Questions Authors Ask: Why Pay for a Website?

As an author you’ve probably heard about your author platform and how you should be working on growing it. The world of social media is at your fingertips. It might seem like all of your marketing could be done through these free channels.  So some authors ask, “Social media options are free, so why should I pay for a website?”

It’s a great question.  

You can get a lot done by using social media alone. And you should be using some social media to help build your author platform. But a website can offer way more. Read on to consider the advantages of pairing social media and a website.

An author site creates an online hub for your digital marketing that YOU have control over. 

The trending topics on Facebook and Twitter are an ever changing tide of information.  Even the platforms themselves are constantly growing and changing.  At some point in time, every popular social media stream will peak and start to lose momentum.  You have no control over any of those forces.  So while you might want to ride the wave of their popularity and success for awhile, you may not want to build your house on it.  A personal author website establishes a home for you on the internet where you are in control.  So whether you are Facebook savvy or a Twitter addict, you can funnel all of that traffic to a location that can continue to operate the way you want outside of the social media waves.  

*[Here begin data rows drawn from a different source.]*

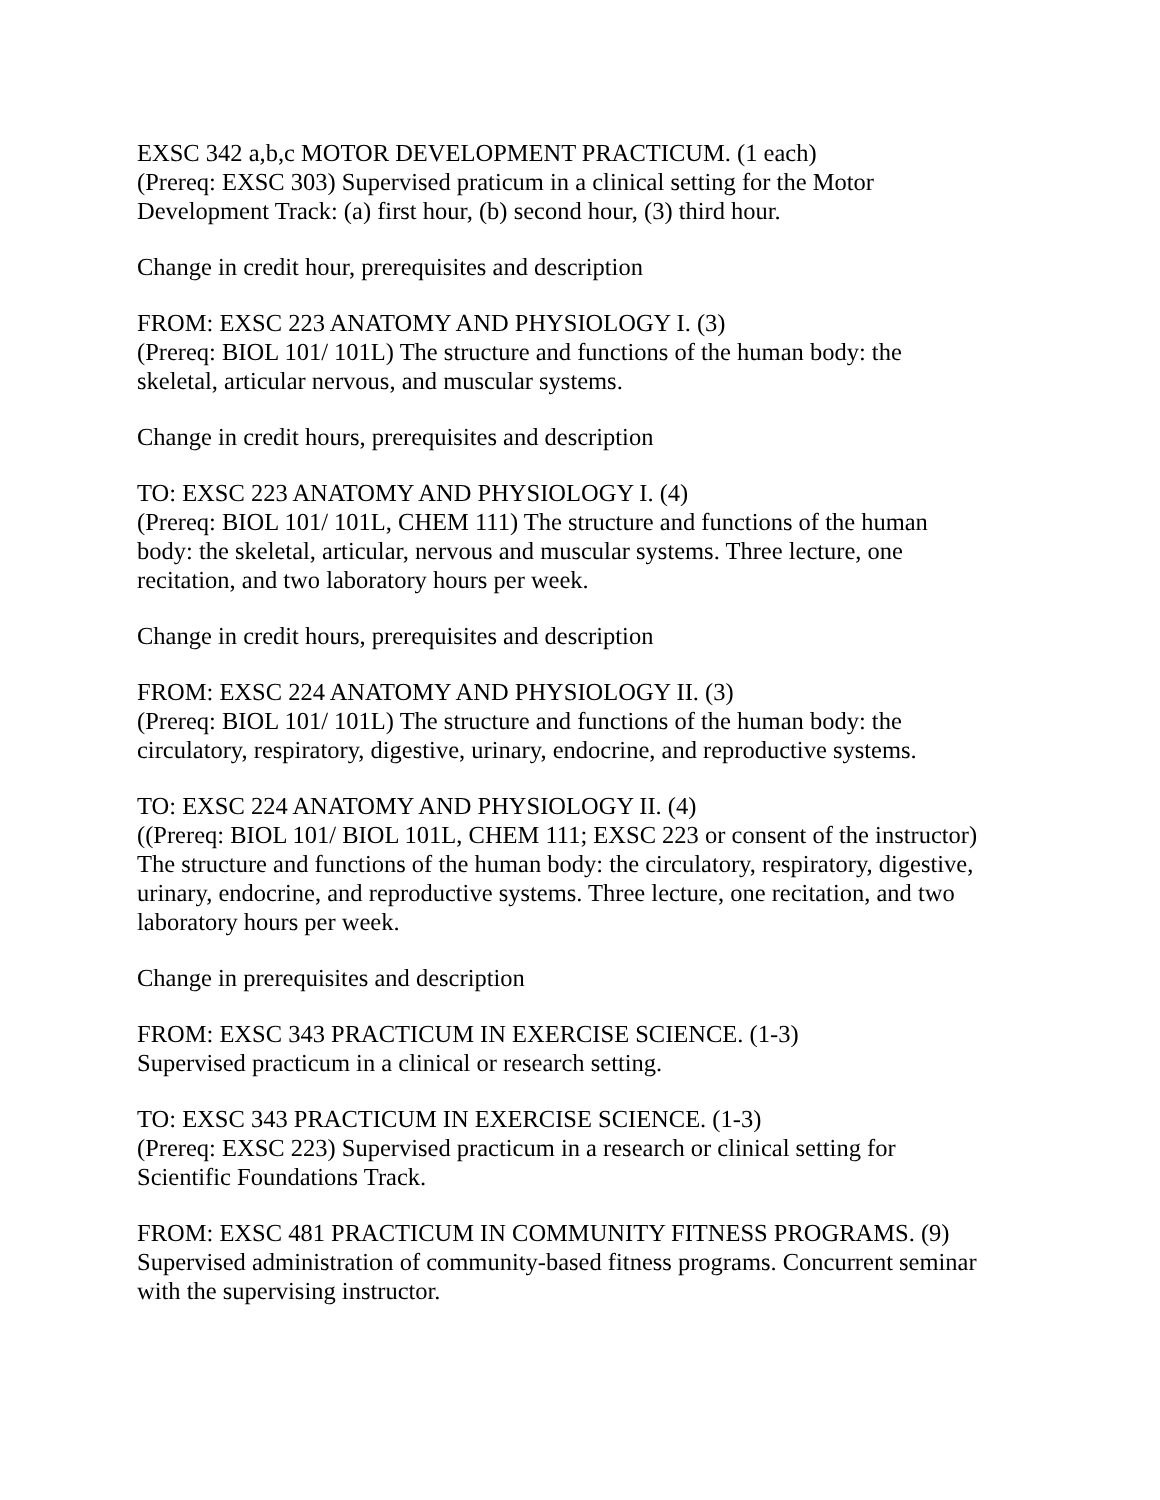EXSC 342 a,b,c MOTOR DEVELOPMENT PRACTICUM. (1 each)
(Prereq: EXSC 303) Supervised praticum in a clinical setting for the Motor
Development Track: (a) first hour, (b) second hour, (3) third hour.
Change in credit hour, prerequisites and description
FROM: EXSC 223 ANATOMY AND PHYSIOLOGY I. (3)
(Prereq: BIOL 101/ 101L) The structure and functions of the human body: the
skeletal, articular nervous, and muscular systems.
Change in credit hours, prerequisites and description
TO: EXSC 223 ANATOMY AND PHYSIOLOGY I. (4)
(Prereq: BIOL 101/ 101L, CHEM 111) The structure and functions of the human
body: the skeletal, articular, nervous and muscular systems. Three lecture, one
recitation, and two laboratory hours per week.
Change in credit hours, prerequisites and description
FROM: EXSC 224 ANATOMY AND PHYSIOLOGY II. (3)
(Prereq: BIOL 101/ 101L) The structure and functions of the human body: the
circulatory, respiratory, digestive, urinary, endocrine, and reproductive systems.
TO: EXSC 224 ANATOMY AND PHYSIOLOGY II. (4)
((Prereq: BIOL 101/ BIOL 101L, CHEM 111; EXSC 223 or consent of the instructor)
The structure and functions of the human body: the circulatory, respiratory, digestive,
urinary, endocrine, and reproductive systems. Three lecture, one recitation, and two
laboratory hours per week.
Change in prerequisites and description
FROM: EXSC 343 PRACTICUM IN EXERCISE SCIENCE. (1-3)
Supervised practicum in a clinical or research setting.
TO: EXSC 343 PRACTICUM IN EXERCISE SCIENCE. (1-3)
(Prereq: EXSC 223) Supervised practicum in a research or clinical setting for
Scientific Foundations Track.
FROM: EXSC 481 PRACTICUM IN COMMUNITY FITNESS PROGRAMS. (9)
Supervised administration of community-based fitness programs. Concurrent seminar
with the supervising instructor.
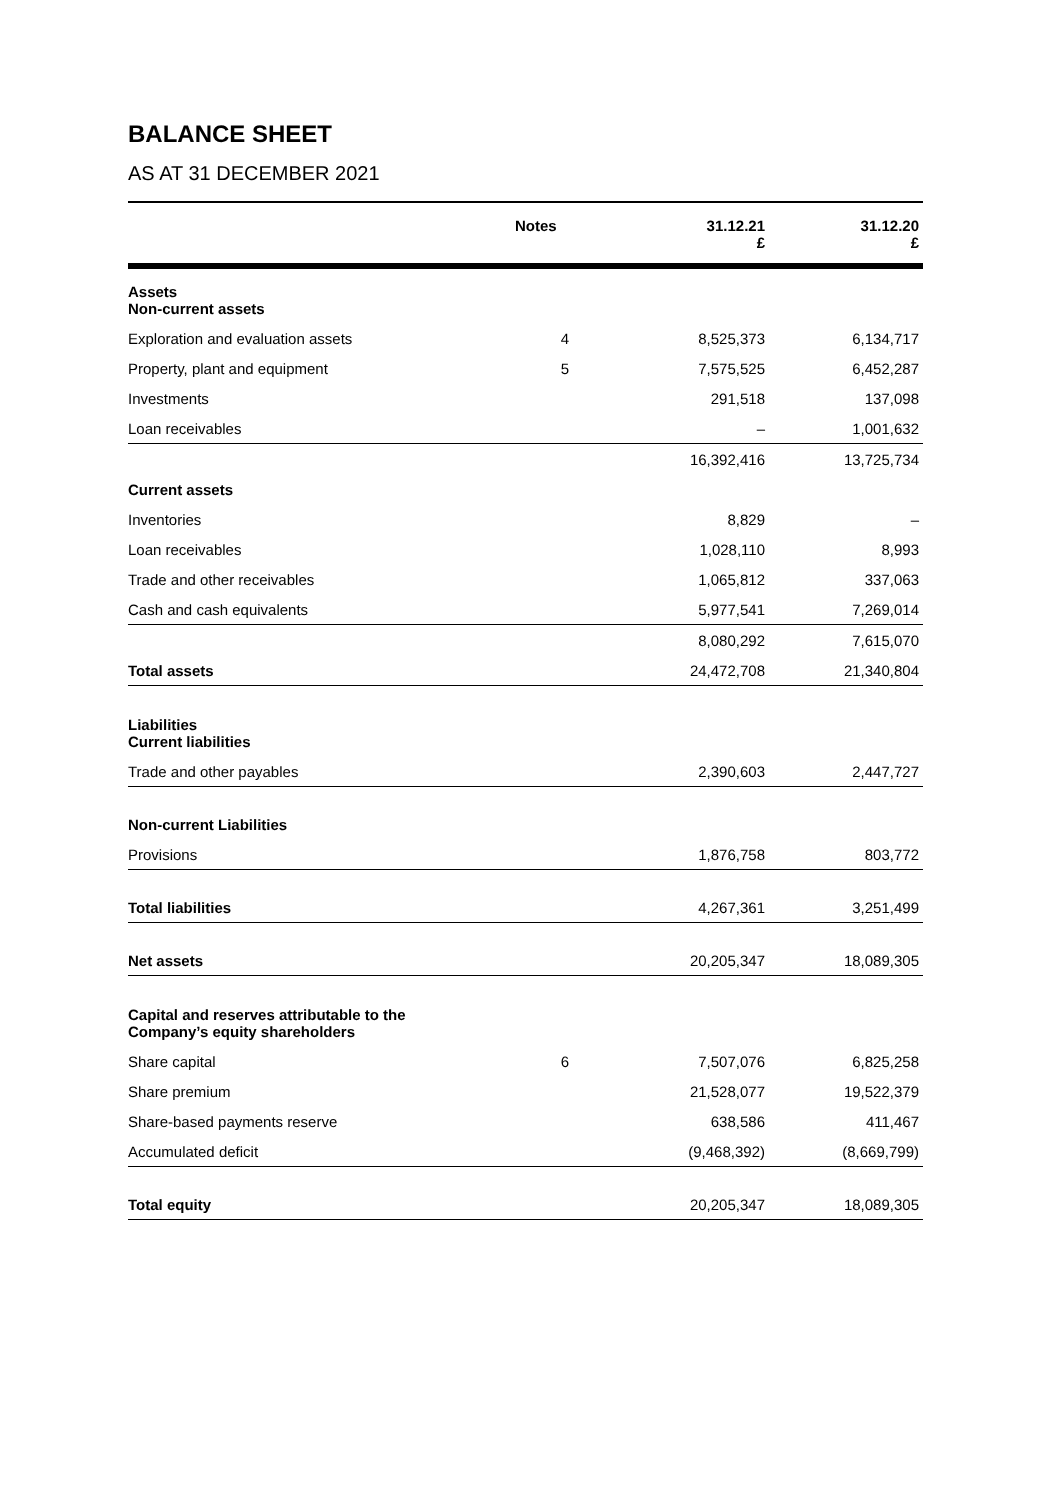BALANCE SHEET
AS AT 31 DECEMBER 2021
| | Notes | 31.12.21 £ | 31.12.20 £ |
| --- | --- | --- | --- |
| Assets Non-current assets | | | |
| Exploration and evaluation assets | 4 | 8,525,373 | 6,134,717 |
| Property, plant and equipment | 5 | 7,575,525 | 6,452,287 |
| Investments | | 291,518 | 137,098 |
| Loan receivables | | – | 1,001,632 |
| | | 16,392,416 | 13,725,734 |
| Current assets | | | |
| Inventories | | 8,829 | – |
| Loan receivables | | 1,028,110 | 8,993 |
| Trade and other receivables | | 1,065,812 | 337,063 |
| Cash and cash equivalents | | 5,977,541 | 7,269,014 |
| | | 8,080,292 | 7,615,070 |
| Total assets | | 24,472,708 | 21,340,804 |
| Liabilities Current liabilities | | | |
| Trade and other payables | | 2,390,603 | 2,447,727 |
| Non-current Liabilities | | | |
| Provisions | | 1,876,758 | 803,772 |
| Total liabilities | | 4,267,361 | 3,251,499 |
| Net assets | | 20,205,347 | 18,089,305 |
| Capital and reserves attributable to the Company’s equity shareholders | | | |
| Share capital | 6 | 7,507,076 | 6,825,258 |
| Share premium | | 21,528,077 | 19,522,379 |
| Share-based payments reserve | | 638,586 | 411,467 |
| Accumulated deficit | | (9,468,392) | (8,669,799) |
| Total equity | | 20,205,347 | 18,089,305 |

An author site establishes an identity for yourself that is not dependent on your publisher. 

If the only accomplishment that you want to celebrate is a single masterpiece, then you could adequately advertise on social media alone.  But if you’d like to establish a career in writing, having your own website can give online identity that remains the same no matter who else is involved with your projects. Publisher-created pages for their authors can be nice, but usually don’t include any personality or many of the items I think every author website should have.

An author site creates a professional contact point that can draw potential publishers, distributors, book stores, etc to your brand.

If you are only relying on social media to launch your brand, it may be less likely that those in the industry will get the impression that you may want to make.  Having a personal author website can show that you are an established and professional author.  The forethought and commitment put into an author website can establish you as a legitimate author who is here to stay. 

Consider these elements as you decide whether or not an author website is necessary for you to promote your work. If you decide you want a website, make sure it’s done right.  A poorly done website can do more harm than good. 

Have you promoted something solely through social media before, without the backbone of a personal website?  Was it a success, or would you do it differently next time?  Please share your experiences in the comments below. 

Potential Publishers want to see a website

Whether you’ve finished your manuscript or not, if you’re trying to pitch a book to a publisher what’s the first thing they’re going to do to learn more about you? Google you. Having a real website shows that you take yourself seriously as an author and have the foresight to have already begun building your author platform. If you don’t have a website already the first thing your publisher-appointed publicist will have you do is get a site going. Better to get the jump on things and build it first.